Wednesday, February 06, 2008

First bad review, in a Detroit paper (the Jewish paper in Detroit gave us much love.) Actually, the review was not all bad--the critic liked the individual performances and conceded there were many good things about the play, before trashing the ending-- but the headline makes it sound like a complete hatchet job.

I found out about it while talking to K, my new mentor. (I asked, and she accepted. "I'll be your big sister," she joked, "even though I'm short and you're ten feet tall." It's true--I towered over the Detroit Jews like a skyscraper.)

She told me she has gotten bad reviews too--it comes with the territory of being out in the wider world. Not one of the more fun parts. And that's the thing; the mother in my play has a line she delivers to her younger daughter: "Family life is not all it's cracked up to be." Nothing is all it's cracked up to be. Not family life, not career success, not "being a real professional playwright," none of it.

But the flip side of that is that things which are not cracked up to be so special can be innately satisfying. I just spent forty-five minutes clearing detritus from the front yard--all the stuff we clipped during our mad gardening day. I chopped it up with the new gardening loppers and filled the green bin. A former student of mine walked by and noticed what I had done and said, "You're getting there." And I am. One more week, one more recycling pick-up, and all the stuff will be cleared.

It takes no special skill to chop up pieces of rose bushes and get them into the green bin. But it was intensely satisfying to work with my body and just do something natural and non-controversial after the hothouse of theatrical production, the focus on ego and pleasing people, the worries about my words being right or wrong.

It was just me and the clippers and the brush. I was thinking about Heath Ledger. I remember his performance in Brokeback Mountain astounded me. I read how bad his insomnia was, how none of the meds he was taking for it were really helping and I felt for him. I've had intractable insomnia at other periods in my life--not so much now--and it was awful. I felt so exhausted I wanted to die, and he actually did die. I wondered if he could have gotten his hands in some dirt, done a Habitat for Humanity type project, just gardened or constructed a house or something simple and physical like that, if it would have helped.

Anyway, the conversation with K was illuminating--I'm finally ready to look at one of the stubbornest issues of the play, the Deus Ex Machina in the next to last scene, which the reviewer put his finger on as a glaring problem. Rahel doesn't really soften or give any evidence of changing before her final 180 degree about face. I wish I could have realized this sooner, but I didn't--all I can do now is make the script as good as I can and then send it out again.

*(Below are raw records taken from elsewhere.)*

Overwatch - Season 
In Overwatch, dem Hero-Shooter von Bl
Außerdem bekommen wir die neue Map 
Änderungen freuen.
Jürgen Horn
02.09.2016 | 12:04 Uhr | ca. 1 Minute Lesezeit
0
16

As Carla said, my attitude about all this has to be unconditional. Not that I can't respond to criticism of my work, revise, feel frustrated or sad or anxious, get excited, whatever. But if my attitude is, I want to learn whatever I'm supposed to learn from this experience rather than Broadway Or Bust, then it will be a richer more worthwhile experience. Because I'm sure even Broadway isn't all it's cracked up to be.

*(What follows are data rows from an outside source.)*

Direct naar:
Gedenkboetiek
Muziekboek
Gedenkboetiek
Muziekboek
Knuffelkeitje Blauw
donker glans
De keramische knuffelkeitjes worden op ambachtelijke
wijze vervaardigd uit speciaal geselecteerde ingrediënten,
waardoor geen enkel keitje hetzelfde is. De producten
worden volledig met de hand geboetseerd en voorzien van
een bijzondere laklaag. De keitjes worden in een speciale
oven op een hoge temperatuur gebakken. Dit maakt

I had another screaming nightmare last night. I have them about once a month or so--haven't really tracked how frequently. C woke up and comforted me. He said I yelled really loudly. I remember in my dream I was enraged. Detroit jogged some trauma stuff for me and it's time to find a somatic therapist who can work with me around PTSD as well. I HATE being in therapy--spending all that money just to talk to someone about issues that I always think I could process with friends or with myself or just put into my work--but so much has gone on this year, I can't process it on my own anymore. My sensitive system is just overloaded. It's not even the nightmares that bother me most. It's more the feelings of numbness and disassociation I feel when I'm stressed.

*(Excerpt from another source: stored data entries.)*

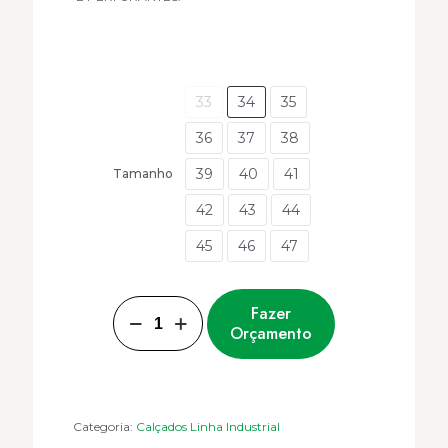
33
34
35
36
37
38
39
40
41
Tamanho
42
43
44
45
46
47
BOTINA
Fazer
KADESH
Orçamento
PALMILHA
DE
AÇO
E
BICO
DE
PVC
Categoria:
Calçados Linha Industrial
CA-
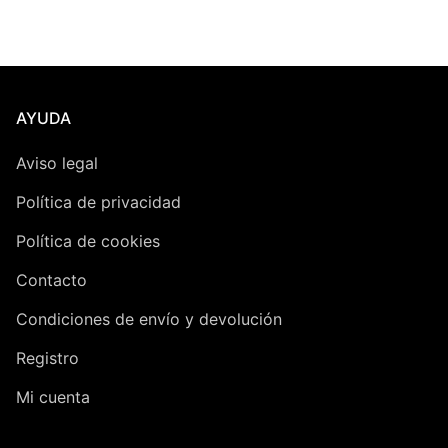
mí
má
AYUDA
Aviso legal
Política de privacidad
Política de cookies
Contacto
Condiciones de envío y devolución
Registro
Mi cuenta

I have been doing my work, but not feeling ultimately all that connected to it. Maybe there's just too much; besides Kaddish, i completed three other plays last year, one long one-act, one short one-act and one full-length, as well as a couple of major and a couple of short essays. I just found out that the short one-act, about Marie Antoinette, will get a reading at the end of April. And luckily I trust the director, Stuart Bousel, will do a great job, and there will be no unnecessary emotional drama involved.